There are no coincidences in politics. If an issue is on a platform or a policy agenda, it’s because someone or a whole lot of someones worked long and hard to put it there. – Effecting Policy Change
It is no accident that all major parties made an election commitment to support family caregivers in the last election. This was due to the persistence and sophisticated advocacy of the Canadian Caregivers Coalition (CCC).
The story of how they sought to influence the Canadian policy landscape in favour of supporting caregivers has just been published in Effecting Policy Change: Lessons from the Canadian Caregivers Coalition.

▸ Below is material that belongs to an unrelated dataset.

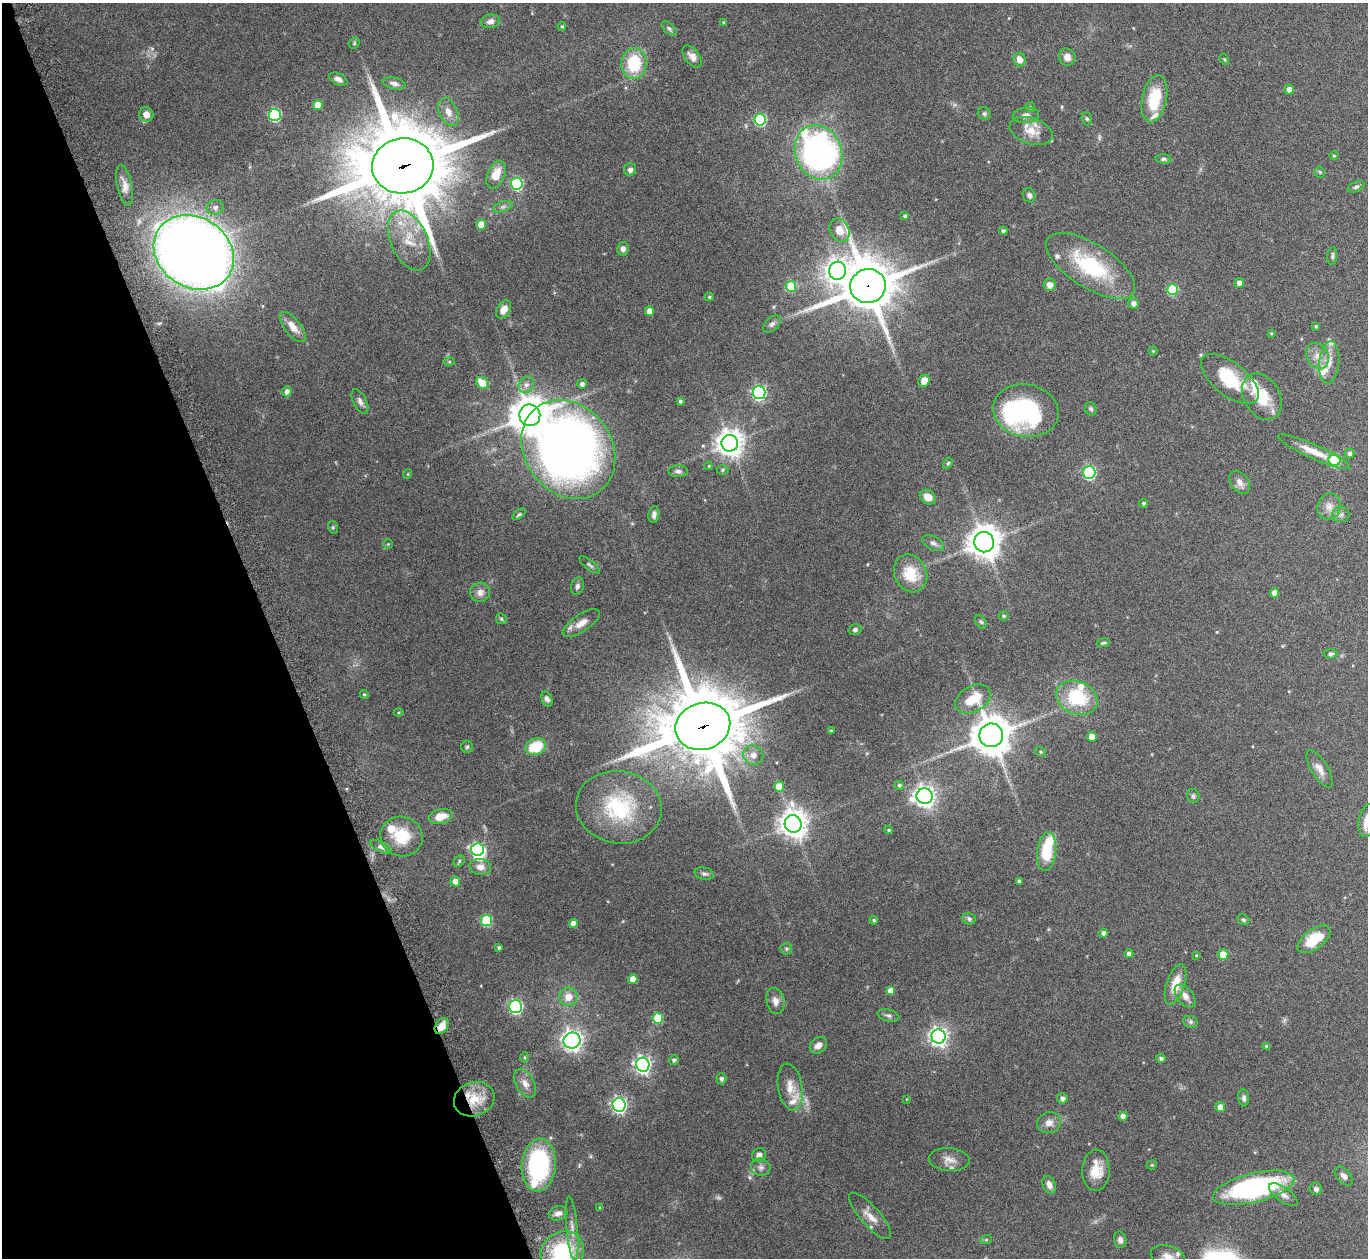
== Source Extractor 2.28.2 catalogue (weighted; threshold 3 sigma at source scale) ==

While CCC was formed in 1999, caregiving in those early years was often seen through the lens of professionals, researchers and funders. By 2007 people like Faye Porter the founding President of CCC called for a renewal – a renewal that would ensure the voice of families was central to their strategy. The story is quite remarkable for the shifts the CCC went through. These include shifts :
- from the voice of professional to the voice of consumers
- from a controlled organizational structure to an open formless 'un-organization'
- from the self interest of organizations to the unselfish willingness of four organizations to support not supplant the family, natural care agenda. (VON Canada, Canadian Home Care Association; Comcare, Centre de santé et de services sociaux Cavendish )

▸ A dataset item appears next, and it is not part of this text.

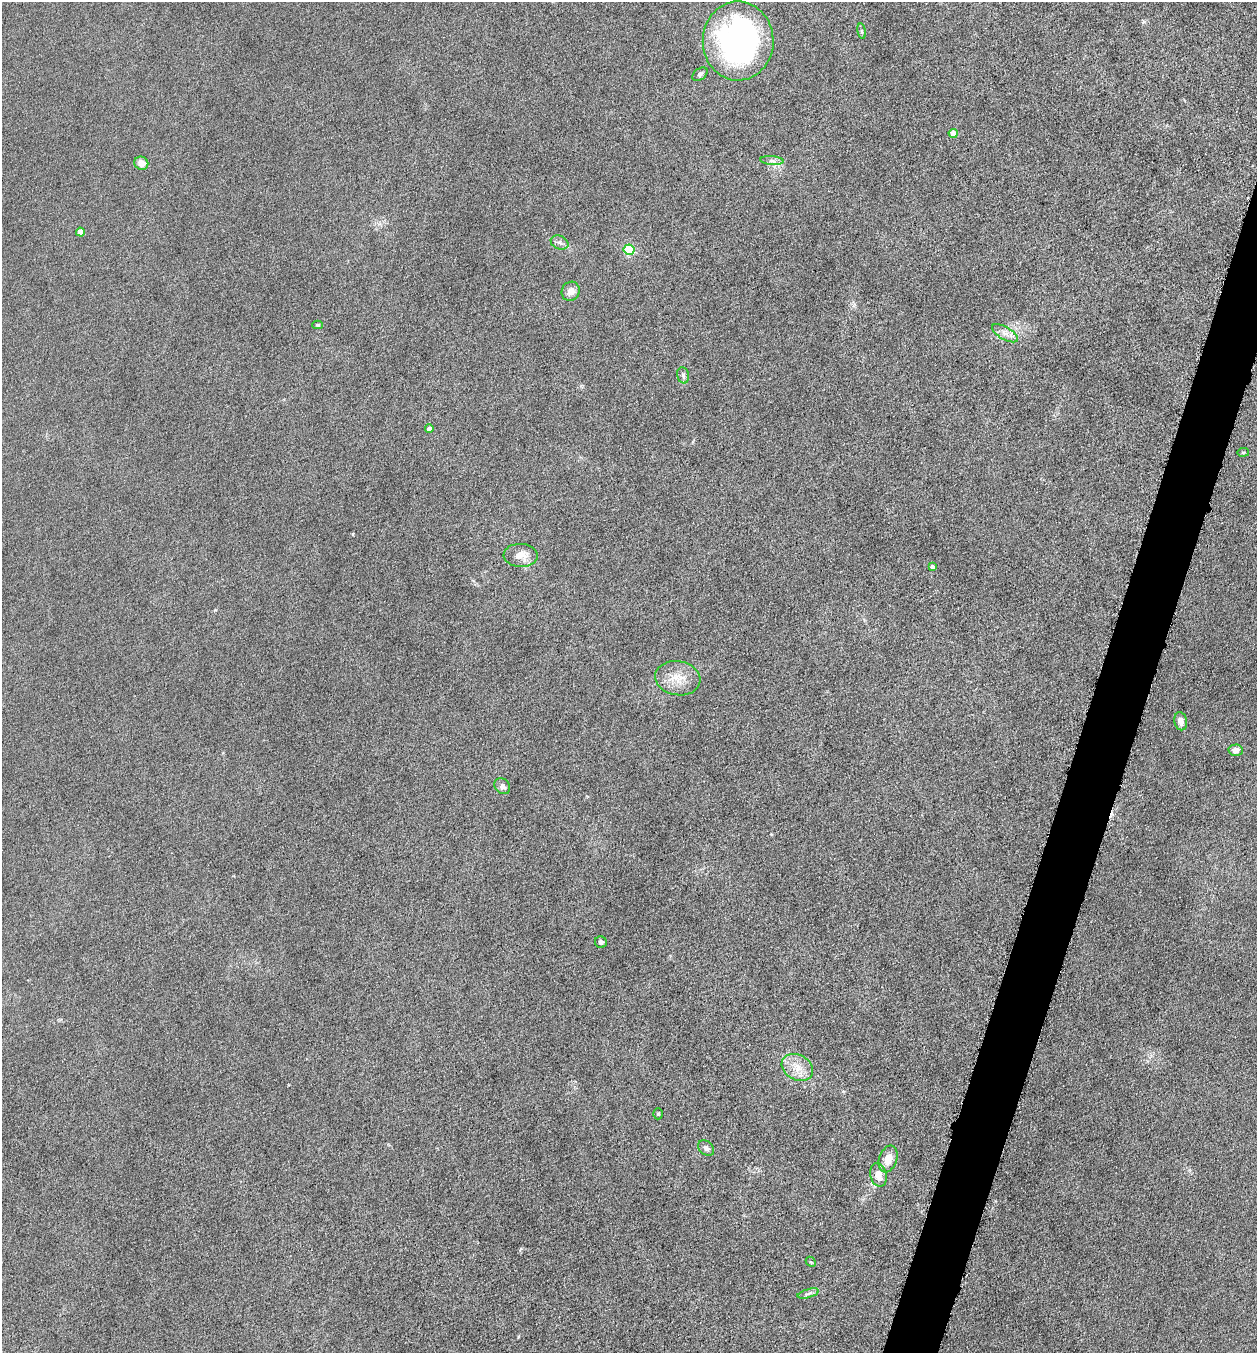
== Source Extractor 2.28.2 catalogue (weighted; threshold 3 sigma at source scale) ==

- from hierarchial leadership to distributive personal agency (presided over by the generous and astute Nadine Henningsen)

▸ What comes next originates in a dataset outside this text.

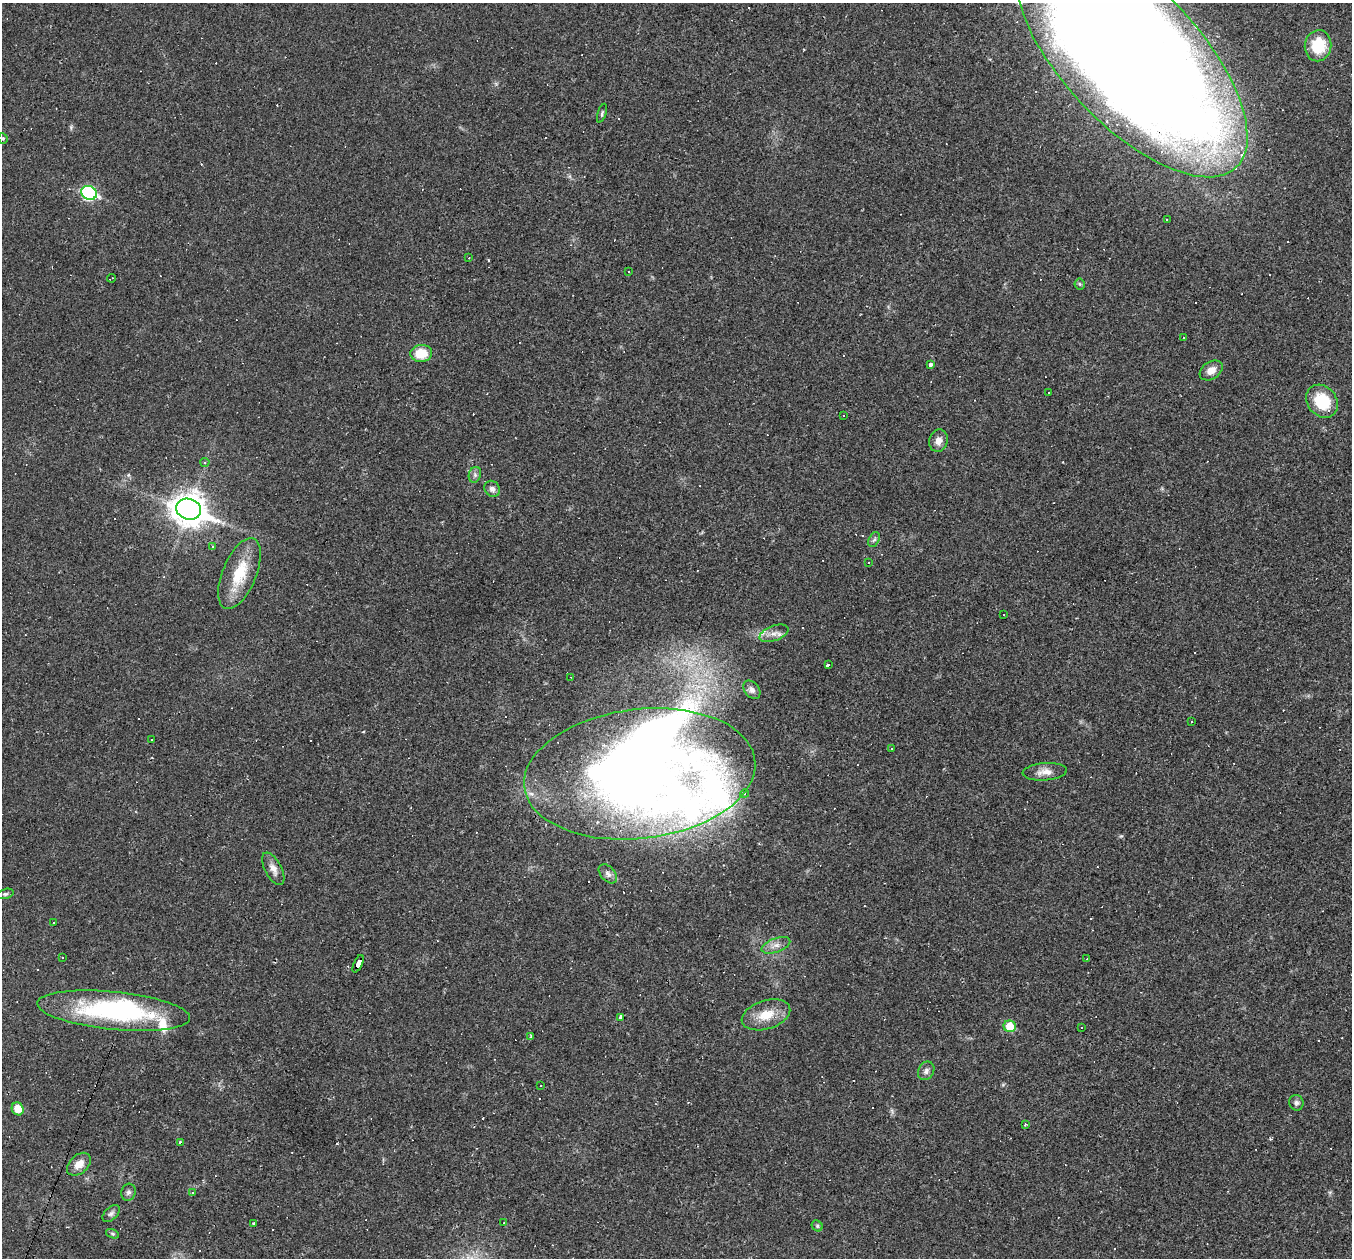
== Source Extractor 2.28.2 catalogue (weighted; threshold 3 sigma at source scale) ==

- from bombarding government with solutions to strategic enquiry
- from funding short term to investing in a process. (The JW McConnell Foundation patiently backed the coalition through all its shifts and reframing.)
There are important lessons from this report for all who want to influence provincial and federal governments. I was particularly pleased my friend and colleague Sean Moore's role in supporting the CCC is acknowledged and expanded on. In fact there is a very useful sidebar entitled, Lessons from a Strategic Inquiry Advisor.
The CCC's Strategic Enquiry was led by Marg McAlister who is quoted in the report as follows:
“We have learned to work both sides of the policy equation. Strategic Inquiry taught us how to have intense conversations. By asking the right questions, you get a wealth of information. You also find out just how much pressure politicians are under, how many complex issues they have to deal with. I’ve learned to keep uppermost that politicians and bureaucrats went into their line of work to make the world better. Acquiring the language of legislation and framing memos to Cabinet that are quickly and easily assimilated into existing areas of knowledge is part of my job. It comes down to serving the person better so they can do the job you need them to do.”
The report ends with a useful list of Lessons for Coalition Builders. My only quibble with the report is its silence around the drama, serendipity and excitement associated with achieving their successes. Having been peripherally involved, I know the the adventure of the Canadian Caregivers Coalition, its members and supporters is worthy of novel treatment!